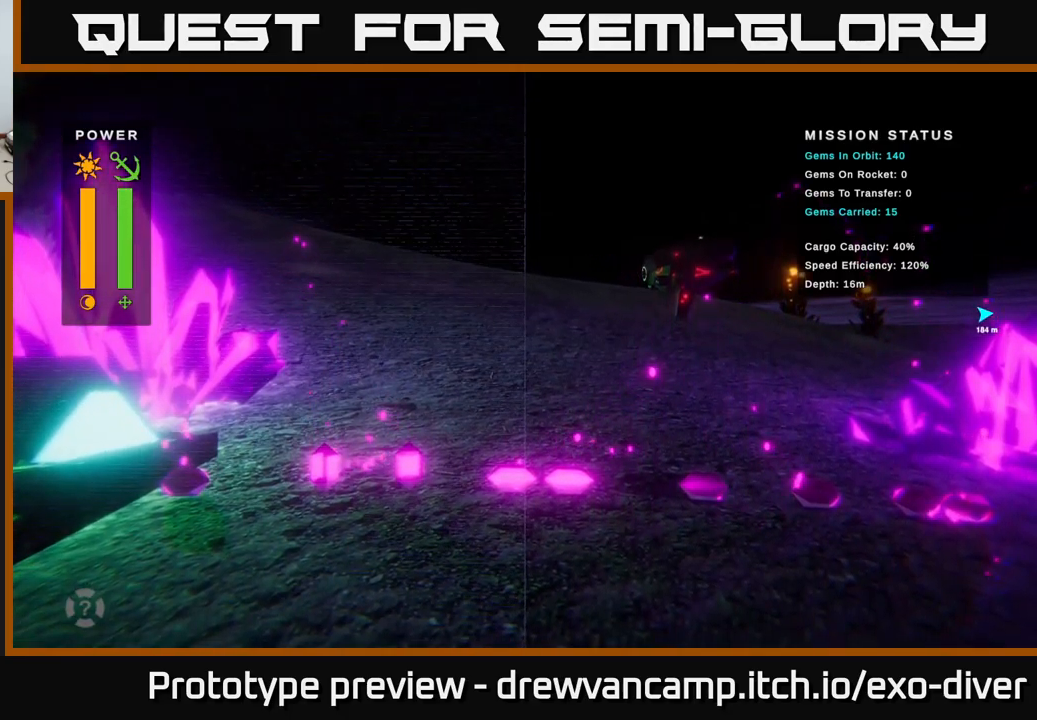
{"buttons": [], "left_stick": "center", "right_stick": "center", "events": []}
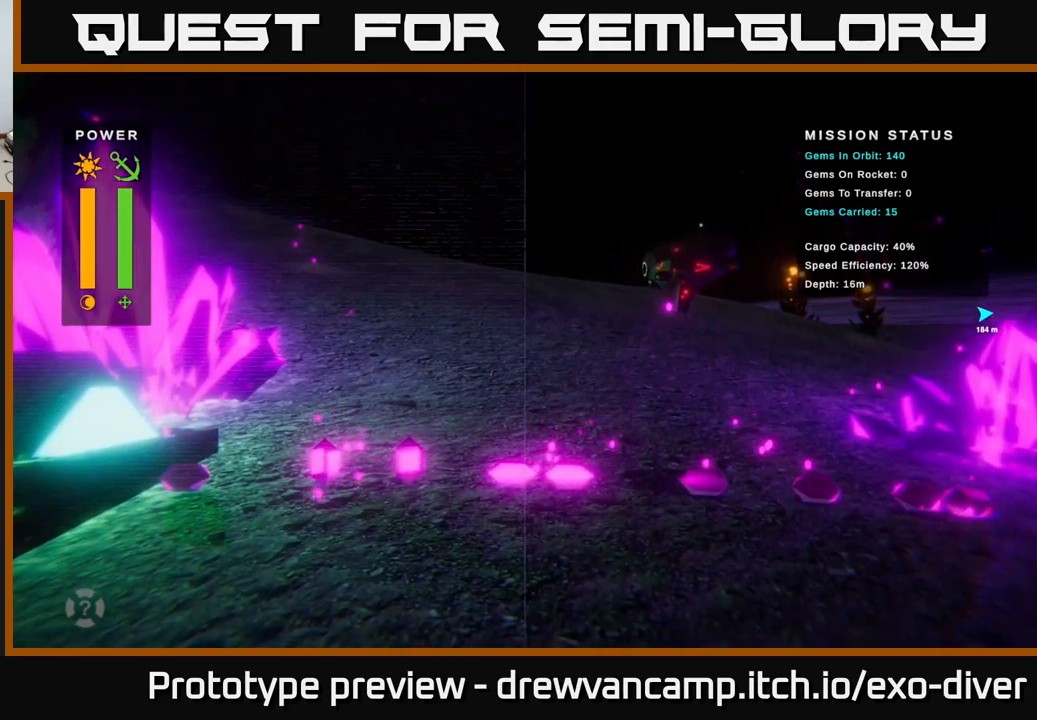
{"buttons": [], "left_stick": "center", "right_stick": "center", "events": []}
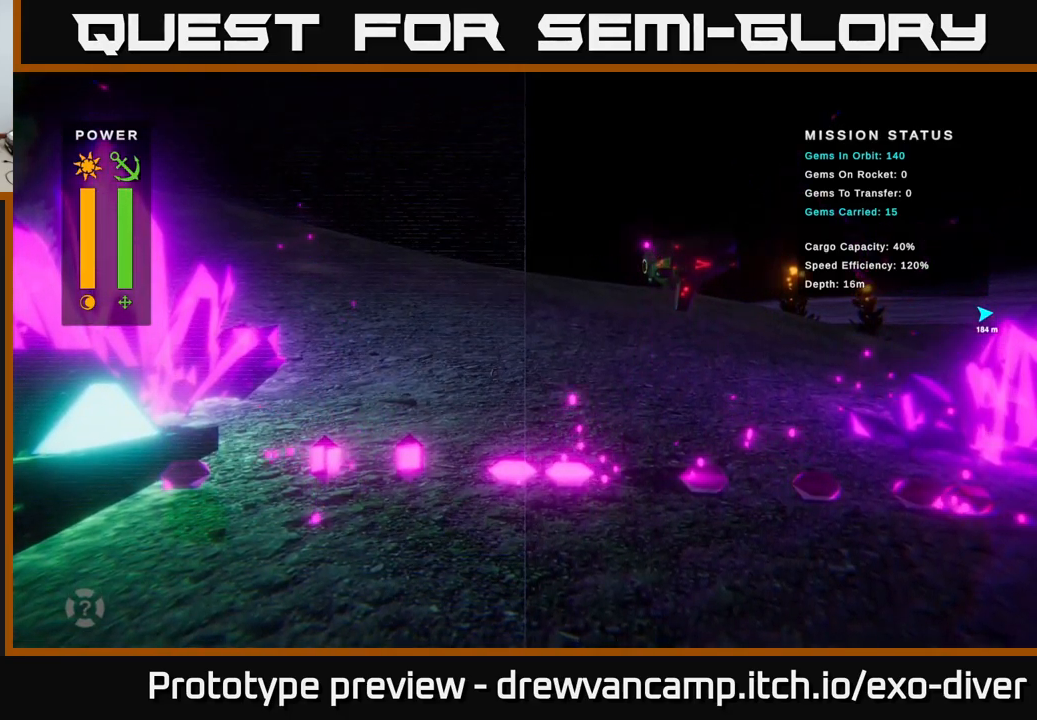
{"buttons": [], "left_stick": "center", "right_stick": "center", "events": []}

-- TASK --
Any picture in the material is to be left out, and everything else is to be retyped as is.

-- WRITTEN SOLUTION --
{"buttons": [], "left_stick": "center", "right_stick": "center", "events": []}
{"buttons": [], "left_stick": "center", "right_stick": "center", "events": []}
{"buttons": [], "left_stick": "center", "right_stick": "center", "events": []}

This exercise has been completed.